The Russian search engine Yandex has reportedly been attacked by one or more Western intelligence agencies, possibly from the United States, Britain, Australia, New Zealand, and/or Canada, which make up the so-called ‘Five Eyes’. The attack, according to four people with insider information, said it took place in late 2018 and included rare malware called Regin which the hackers hoped to use in order to spy on user accounts hosted by Yandex.
Yandex has acknowledged the attack which took place between October and November 2018. Ilya Grabovsky, a spokesman at the firm, said:
“This particular attack was detected at a very early stage by the Yandex security team. It was fully neutralized before any damage was done. Yandex security team’s response ensured that no user data was compromised by the attack.”
When the attack was discovered, Yandex called in the Russian security company Kaspersky which learned that the attack was actually targeting several developers at Yandex.
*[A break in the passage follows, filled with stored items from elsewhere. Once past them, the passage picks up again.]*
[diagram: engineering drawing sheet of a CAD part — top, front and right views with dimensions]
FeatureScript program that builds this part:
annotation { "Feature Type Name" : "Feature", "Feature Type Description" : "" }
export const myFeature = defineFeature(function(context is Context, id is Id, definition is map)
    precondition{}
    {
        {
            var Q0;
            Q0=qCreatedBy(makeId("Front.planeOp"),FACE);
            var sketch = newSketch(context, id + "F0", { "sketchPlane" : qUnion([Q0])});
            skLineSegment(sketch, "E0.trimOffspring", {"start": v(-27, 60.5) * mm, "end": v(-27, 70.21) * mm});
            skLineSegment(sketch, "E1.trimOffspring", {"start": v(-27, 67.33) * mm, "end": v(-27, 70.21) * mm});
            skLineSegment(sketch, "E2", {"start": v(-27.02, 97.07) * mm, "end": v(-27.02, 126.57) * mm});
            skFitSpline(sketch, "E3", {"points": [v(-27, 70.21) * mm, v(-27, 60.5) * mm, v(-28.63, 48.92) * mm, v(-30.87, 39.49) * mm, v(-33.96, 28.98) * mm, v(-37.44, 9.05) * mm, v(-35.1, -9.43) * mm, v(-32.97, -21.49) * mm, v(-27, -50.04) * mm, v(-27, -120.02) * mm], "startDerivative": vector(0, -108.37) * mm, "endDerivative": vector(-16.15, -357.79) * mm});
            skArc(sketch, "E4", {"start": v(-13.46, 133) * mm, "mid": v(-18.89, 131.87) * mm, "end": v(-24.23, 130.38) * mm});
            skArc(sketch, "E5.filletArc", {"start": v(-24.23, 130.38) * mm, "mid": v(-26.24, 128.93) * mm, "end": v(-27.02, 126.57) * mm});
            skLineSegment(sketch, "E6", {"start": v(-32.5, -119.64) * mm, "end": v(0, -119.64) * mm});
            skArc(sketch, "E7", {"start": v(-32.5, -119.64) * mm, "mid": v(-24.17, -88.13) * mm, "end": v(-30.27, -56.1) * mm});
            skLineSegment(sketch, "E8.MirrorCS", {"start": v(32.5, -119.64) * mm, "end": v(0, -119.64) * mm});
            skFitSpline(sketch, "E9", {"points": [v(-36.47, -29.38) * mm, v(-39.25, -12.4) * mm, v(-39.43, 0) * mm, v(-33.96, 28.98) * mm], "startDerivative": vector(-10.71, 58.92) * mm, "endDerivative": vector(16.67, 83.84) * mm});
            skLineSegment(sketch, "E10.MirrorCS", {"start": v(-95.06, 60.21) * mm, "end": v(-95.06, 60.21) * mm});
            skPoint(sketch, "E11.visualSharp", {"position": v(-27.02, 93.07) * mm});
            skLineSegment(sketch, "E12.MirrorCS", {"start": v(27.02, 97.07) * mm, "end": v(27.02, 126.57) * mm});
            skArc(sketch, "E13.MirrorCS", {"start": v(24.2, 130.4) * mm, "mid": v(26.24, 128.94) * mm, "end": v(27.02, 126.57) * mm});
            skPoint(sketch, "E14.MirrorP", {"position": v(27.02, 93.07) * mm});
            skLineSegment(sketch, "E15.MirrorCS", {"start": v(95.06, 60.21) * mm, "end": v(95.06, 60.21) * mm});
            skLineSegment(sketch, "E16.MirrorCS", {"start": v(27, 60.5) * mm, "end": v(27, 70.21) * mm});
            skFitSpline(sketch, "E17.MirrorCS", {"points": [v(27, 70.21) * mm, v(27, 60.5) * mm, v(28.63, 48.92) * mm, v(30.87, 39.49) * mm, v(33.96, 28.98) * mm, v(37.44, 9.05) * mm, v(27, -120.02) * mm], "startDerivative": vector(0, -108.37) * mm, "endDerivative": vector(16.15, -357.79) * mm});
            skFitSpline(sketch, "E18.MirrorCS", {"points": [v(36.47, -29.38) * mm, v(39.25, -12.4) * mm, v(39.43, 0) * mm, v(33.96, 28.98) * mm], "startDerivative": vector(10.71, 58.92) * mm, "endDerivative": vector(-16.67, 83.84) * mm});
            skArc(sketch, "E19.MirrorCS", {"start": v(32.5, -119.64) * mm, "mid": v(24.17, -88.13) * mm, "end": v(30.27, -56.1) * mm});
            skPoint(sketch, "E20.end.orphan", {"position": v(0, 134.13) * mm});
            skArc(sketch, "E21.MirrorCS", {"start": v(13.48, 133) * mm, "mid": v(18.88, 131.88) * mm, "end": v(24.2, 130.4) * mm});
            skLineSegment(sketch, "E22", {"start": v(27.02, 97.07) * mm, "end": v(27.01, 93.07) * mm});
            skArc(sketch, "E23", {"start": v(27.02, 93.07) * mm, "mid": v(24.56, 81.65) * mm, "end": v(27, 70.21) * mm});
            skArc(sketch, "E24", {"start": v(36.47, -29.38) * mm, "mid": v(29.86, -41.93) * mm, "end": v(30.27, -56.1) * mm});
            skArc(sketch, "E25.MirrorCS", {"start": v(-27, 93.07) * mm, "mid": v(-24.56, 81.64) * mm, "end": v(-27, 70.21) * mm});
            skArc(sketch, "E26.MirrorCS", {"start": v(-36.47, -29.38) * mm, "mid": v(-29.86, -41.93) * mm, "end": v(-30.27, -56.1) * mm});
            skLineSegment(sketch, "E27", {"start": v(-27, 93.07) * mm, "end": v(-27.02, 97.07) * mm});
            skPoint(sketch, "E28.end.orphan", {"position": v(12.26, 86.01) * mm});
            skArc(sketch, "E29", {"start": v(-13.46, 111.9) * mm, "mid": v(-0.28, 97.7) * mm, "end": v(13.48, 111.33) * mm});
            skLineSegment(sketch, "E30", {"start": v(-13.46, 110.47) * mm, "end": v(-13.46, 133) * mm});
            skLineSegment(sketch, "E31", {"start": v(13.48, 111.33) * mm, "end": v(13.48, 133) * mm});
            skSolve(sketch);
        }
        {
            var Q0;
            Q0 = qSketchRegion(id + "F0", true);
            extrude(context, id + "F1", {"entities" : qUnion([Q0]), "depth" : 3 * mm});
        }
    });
According to the sources, the infiltrators were trying to work out how Yandex authenticates user accounts so that they could impersonate users and gain access to private messages.
The Regin malware that was used was revealed to be a Five Eyes utility back in 2014 after The Intercept published information obtained from the former NSA contractor, Edward Snowden. The sources that spoke with Reuters claimed that the Regin code found on Yandex systems is newer than what has been used before which only increases the likelihood that Western nations are behind the attack.
If it is Western intelligence agencies or associated parties behind the attack, a conclusion deemed likely by Kaspersky's own private assessment, it’s doubtful that we’ll hear any more of the attack unless Yandex or Kaspersky are willing to share more details about what they’ve uncovered.